- [What to do]
Scan the entries that follow for the word "metres", then report every line in which it appears.

[Dataset entries]
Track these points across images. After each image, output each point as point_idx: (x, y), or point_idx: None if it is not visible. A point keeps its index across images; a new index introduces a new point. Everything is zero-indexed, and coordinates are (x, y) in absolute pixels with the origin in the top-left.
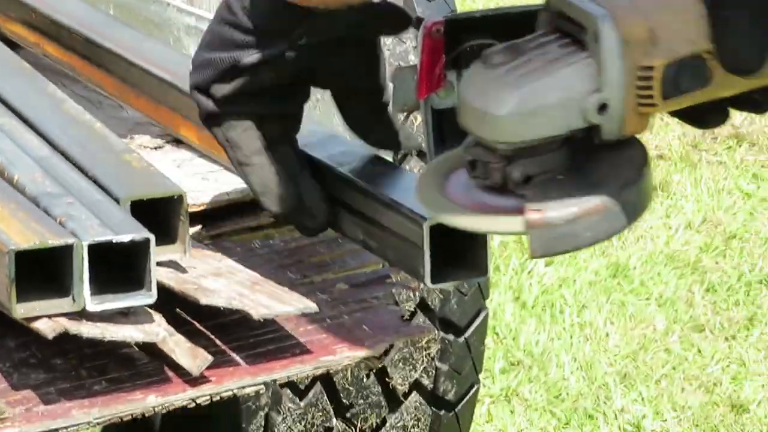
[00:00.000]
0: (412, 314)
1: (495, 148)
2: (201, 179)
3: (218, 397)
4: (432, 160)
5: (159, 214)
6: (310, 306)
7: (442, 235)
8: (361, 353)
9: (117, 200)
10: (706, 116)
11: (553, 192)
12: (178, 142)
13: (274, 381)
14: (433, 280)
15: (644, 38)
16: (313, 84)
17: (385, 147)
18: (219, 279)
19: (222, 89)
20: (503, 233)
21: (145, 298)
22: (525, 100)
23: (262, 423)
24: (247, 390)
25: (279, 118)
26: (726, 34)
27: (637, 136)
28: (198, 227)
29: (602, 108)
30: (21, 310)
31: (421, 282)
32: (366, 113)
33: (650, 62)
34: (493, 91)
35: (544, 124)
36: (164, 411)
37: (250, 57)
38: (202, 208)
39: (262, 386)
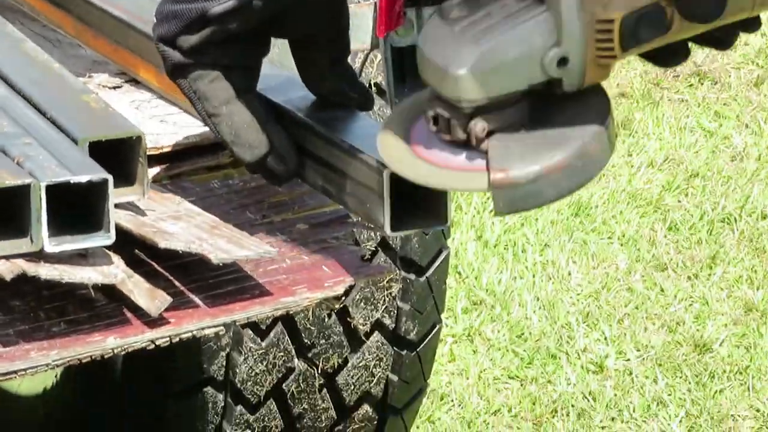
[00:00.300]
0: (373, 253)
1: (456, 105)
2: (159, 122)
3: (177, 339)
4: (394, 109)
5: (117, 155)
6: (270, 250)
7: (402, 182)
8: (321, 294)
9: (75, 141)
10: (667, 56)
11: (516, 148)
12: (136, 82)
13: (234, 322)
14: (393, 228)
15: None
16: (278, 32)
17: (338, 99)
18: (178, 222)
19: (189, 40)
20: (466, 191)
21: (104, 239)
22: (485, 57)
23: (224, 363)
24: (207, 331)
25: (245, 67)
26: None
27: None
28: (157, 168)
29: (562, 62)
30: None
31: (381, 230)
32: (325, 62)
33: (609, 15)
34: (452, 48)
35: (504, 80)
36: (123, 353)
37: (219, 6)
38: (160, 151)
39: (222, 327)
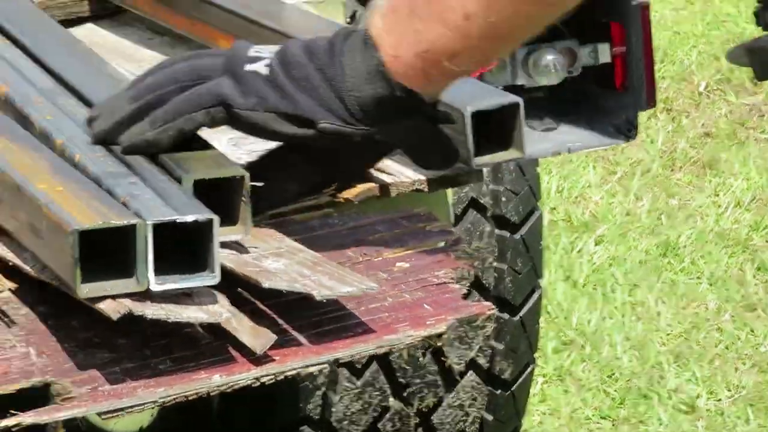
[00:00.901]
0: (467, 294)
1: None
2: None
3: (282, 376)
4: None
5: (220, 193)
6: (372, 285)
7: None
8: (424, 332)
9: (179, 180)
10: None
11: None
12: None
13: (338, 360)
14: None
15: None
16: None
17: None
18: (280, 259)
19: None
20: None
21: (209, 279)
22: None
23: (320, 402)
24: (311, 369)
25: None
26: None
27: None
28: None
29: None
30: (85, 290)
31: (466, 164)
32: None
33: None
34: None
35: None
36: (229, 390)
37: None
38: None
39: (326, 365)
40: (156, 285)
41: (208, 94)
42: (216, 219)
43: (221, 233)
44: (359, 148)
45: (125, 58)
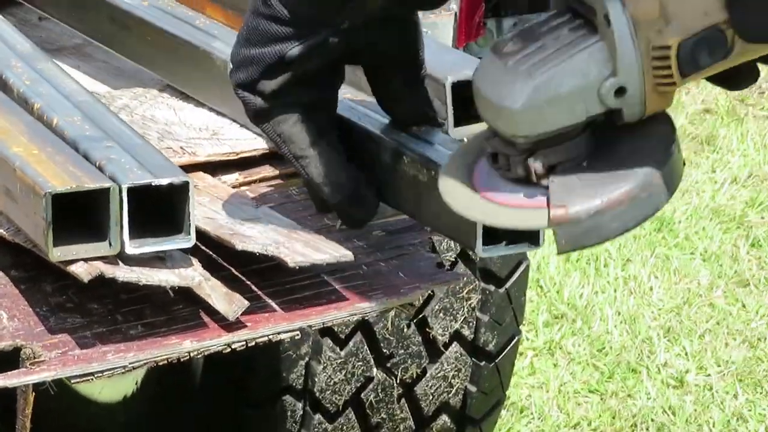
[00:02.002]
0: (453, 264)
1: (514, 142)
2: (239, 127)
3: (254, 343)
4: (456, 149)
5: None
6: (346, 254)
7: (463, 88)
8: (397, 300)
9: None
10: (734, 79)
11: (577, 182)
12: None
13: (310, 327)
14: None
15: (656, 16)
16: (353, 63)
17: (415, 121)
18: (255, 226)
19: (269, 85)
20: (527, 229)
21: (184, 241)
22: (539, 91)
23: (303, 372)
24: (283, 336)
25: (325, 104)
26: (740, 6)
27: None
28: (236, 174)
29: (620, 92)
30: (58, 253)
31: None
32: (399, 86)
33: (665, 41)
34: (506, 83)
35: (561, 114)
36: (200, 356)
37: (295, 49)
38: (239, 156)
39: (298, 332)
40: (131, 248)
41: None
42: (191, 182)
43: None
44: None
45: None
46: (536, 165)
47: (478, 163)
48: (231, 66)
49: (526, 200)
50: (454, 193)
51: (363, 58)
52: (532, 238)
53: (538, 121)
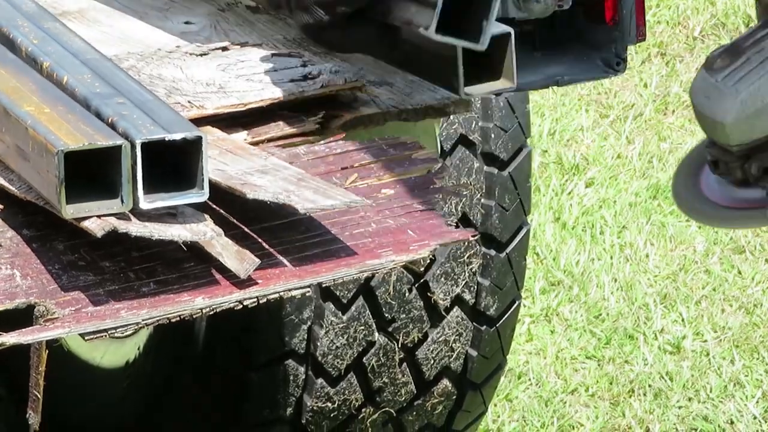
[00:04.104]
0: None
1: (729, 150)
2: (246, 80)
3: (265, 300)
4: (684, 157)
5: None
6: (356, 200)
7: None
8: (406, 257)
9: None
10: None
11: None
12: (223, 48)
13: (320, 284)
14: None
15: None
16: None
17: None
18: (265, 176)
19: None
20: (750, 228)
21: (197, 196)
22: (746, 104)
23: (305, 336)
24: (294, 292)
25: None
26: None
27: None
28: (243, 133)
29: None
30: (71, 211)
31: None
32: None
33: None
34: (716, 99)
35: None
36: (212, 312)
37: None
38: (247, 107)
39: (309, 289)
40: (146, 203)
41: None
42: (204, 136)
43: (491, 87)
44: None
45: None
46: (752, 168)
47: (703, 169)
48: None
49: (746, 201)
50: (683, 197)
51: None
52: (508, 77)
53: (749, 131)
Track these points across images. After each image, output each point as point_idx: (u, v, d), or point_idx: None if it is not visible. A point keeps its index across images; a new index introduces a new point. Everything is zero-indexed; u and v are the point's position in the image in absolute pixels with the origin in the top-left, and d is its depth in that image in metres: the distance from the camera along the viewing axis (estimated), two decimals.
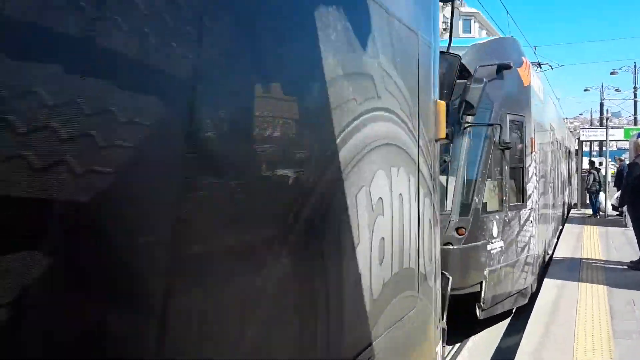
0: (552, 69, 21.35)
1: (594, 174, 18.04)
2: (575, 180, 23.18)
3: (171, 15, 1.06)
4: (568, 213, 18.72)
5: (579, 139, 22.98)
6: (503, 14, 18.31)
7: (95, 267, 0.90)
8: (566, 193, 17.62)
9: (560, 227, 14.78)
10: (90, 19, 0.89)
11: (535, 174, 8.24)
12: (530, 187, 7.78)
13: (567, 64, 70.10)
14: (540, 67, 17.66)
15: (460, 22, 44.30)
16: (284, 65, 1.48)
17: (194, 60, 1.12)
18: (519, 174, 7.48)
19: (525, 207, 7.65)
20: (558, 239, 13.00)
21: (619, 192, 13.16)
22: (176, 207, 1.06)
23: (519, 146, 7.51)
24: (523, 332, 6.05)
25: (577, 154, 23.47)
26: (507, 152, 6.94)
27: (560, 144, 14.17)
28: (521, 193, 7.51)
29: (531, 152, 7.91)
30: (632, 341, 5.36)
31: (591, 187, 17.95)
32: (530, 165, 7.82)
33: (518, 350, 5.44)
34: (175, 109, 1.08)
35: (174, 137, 1.07)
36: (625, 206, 10.27)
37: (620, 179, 14.99)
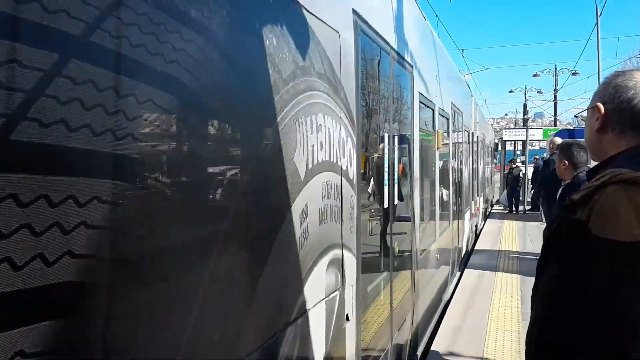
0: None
1: (512, 171, 19.02)
2: (497, 178, 24.40)
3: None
4: (491, 209, 19.76)
5: (501, 138, 24.19)
6: (433, 17, 19.03)
7: None
8: (487, 190, 18.44)
9: (483, 222, 15.64)
10: None
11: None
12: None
13: (493, 67, 73.22)
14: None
15: None
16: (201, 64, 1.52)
17: (103, 60, 1.15)
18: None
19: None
20: (480, 233, 13.78)
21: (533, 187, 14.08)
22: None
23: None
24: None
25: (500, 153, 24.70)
26: None
27: (482, 143, 14.96)
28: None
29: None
30: None
31: (511, 184, 18.88)
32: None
33: (435, 339, 5.91)
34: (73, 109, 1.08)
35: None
36: (540, 200, 11.02)
37: (536, 176, 15.95)
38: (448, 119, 7.03)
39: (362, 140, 2.94)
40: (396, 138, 3.72)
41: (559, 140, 11.93)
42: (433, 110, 5.69)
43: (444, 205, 6.59)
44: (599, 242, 1.28)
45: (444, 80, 6.87)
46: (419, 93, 4.72)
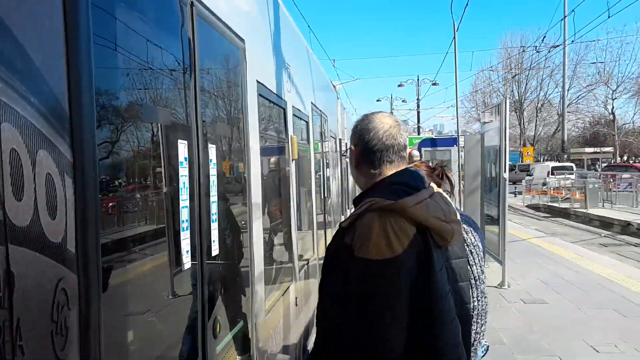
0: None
1: None
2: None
3: None
4: None
5: None
6: (305, 28, 18.52)
7: None
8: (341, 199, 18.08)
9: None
10: None
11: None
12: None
13: (362, 77, 75.66)
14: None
15: None
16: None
17: None
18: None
19: None
20: None
21: None
22: None
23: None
24: None
25: None
26: None
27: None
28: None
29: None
30: None
31: None
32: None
33: None
34: None
35: None
36: None
37: None
38: (307, 122, 5.77)
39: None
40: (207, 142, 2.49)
41: (415, 152, 12.04)
42: (284, 109, 4.35)
43: (303, 223, 5.51)
44: (358, 260, 1.58)
45: (301, 73, 5.57)
46: (258, 82, 3.27)
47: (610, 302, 7.35)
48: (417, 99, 44.58)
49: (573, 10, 24.13)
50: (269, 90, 3.72)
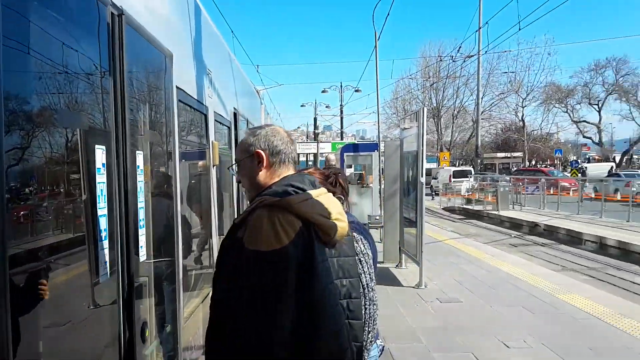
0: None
1: None
2: None
3: None
4: None
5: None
6: (229, 34, 18.32)
7: None
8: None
9: None
10: None
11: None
12: None
13: (287, 83, 75.84)
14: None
15: None
16: None
17: None
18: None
19: None
20: None
21: None
22: None
23: None
24: None
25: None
26: None
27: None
28: None
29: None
30: None
31: None
32: None
33: None
34: None
35: None
36: None
37: None
38: (230, 128, 5.77)
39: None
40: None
41: (332, 157, 12.33)
42: (205, 115, 4.32)
43: (224, 229, 5.45)
44: (249, 252, 1.73)
45: (223, 79, 5.59)
46: (177, 88, 3.26)
47: (518, 300, 7.83)
48: (341, 105, 45.24)
49: (487, 23, 25.37)
50: (190, 96, 3.69)
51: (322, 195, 1.95)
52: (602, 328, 6.44)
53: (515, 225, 21.11)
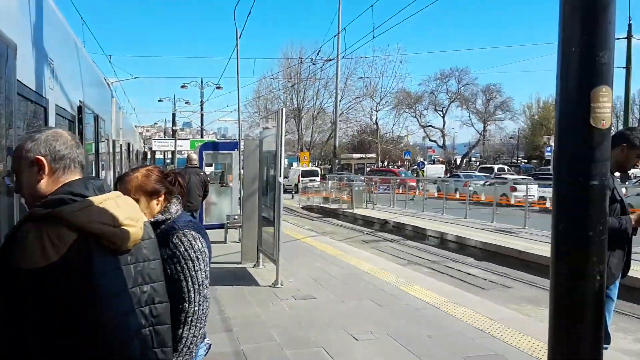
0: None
1: None
2: None
3: None
4: None
5: (150, 148, 23.62)
6: (77, 20, 16.96)
7: None
8: None
9: None
10: None
11: None
12: None
13: (143, 76, 72.28)
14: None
15: None
16: None
17: None
18: None
19: None
20: None
21: None
22: None
23: None
24: None
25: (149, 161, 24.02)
26: None
27: (128, 152, 13.82)
28: None
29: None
30: None
31: None
32: None
33: None
34: None
35: None
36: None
37: None
38: (74, 122, 5.35)
39: None
40: None
41: (194, 155, 12.06)
42: (45, 107, 3.96)
43: None
44: (9, 270, 1.58)
45: (68, 69, 5.20)
46: (19, 82, 3.02)
47: (368, 293, 8.27)
48: (201, 102, 44.13)
49: (344, 29, 26.55)
50: (28, 87, 3.36)
51: (107, 201, 1.79)
52: (440, 316, 7.04)
53: (368, 222, 22.29)
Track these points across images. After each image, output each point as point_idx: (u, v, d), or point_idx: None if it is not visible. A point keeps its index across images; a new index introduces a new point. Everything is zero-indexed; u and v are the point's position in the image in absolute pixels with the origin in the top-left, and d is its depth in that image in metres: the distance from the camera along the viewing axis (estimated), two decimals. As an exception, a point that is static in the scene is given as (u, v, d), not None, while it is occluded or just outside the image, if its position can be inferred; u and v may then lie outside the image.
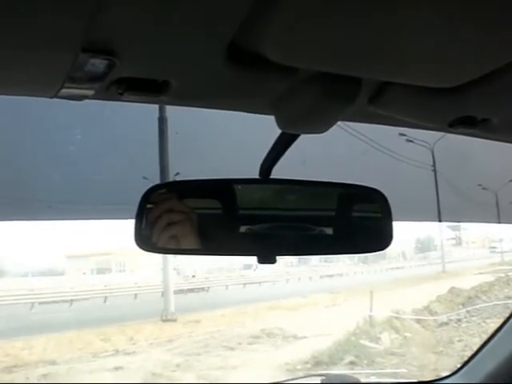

- [Reply to the exercise]
Track these points across images. After each image, output each point as point_idx: (u, v, d), or point_idx: None if it is not visible. A point keeps its index across images; a new index introduces a new point. Everything is zero-indexed; u and v are the point's position in the image in absolute pixels with the origin in the top-left, and d is its depth in that image in metres: the distance from the camera along the viewing axis (estimated), two decimals.
Track these points across images. After each image, output each point as point_idx: (u, v, d), or point_idx: None if it is not visible. A point keeps its index across images; a new index introduces a new point. Everything is zero-indexed; u and v are the point's position in the image in absolute pixels with the origin in the top-left, and d is its depth in that image in metres: the distance from the camera along the viewing axis (estimated), two decimals. As an exception, a point that is static in the scene is given as (u, v, d), not None, while it is occluded or just outside the image, if its position can be inferred; u and v may then lie outside the image.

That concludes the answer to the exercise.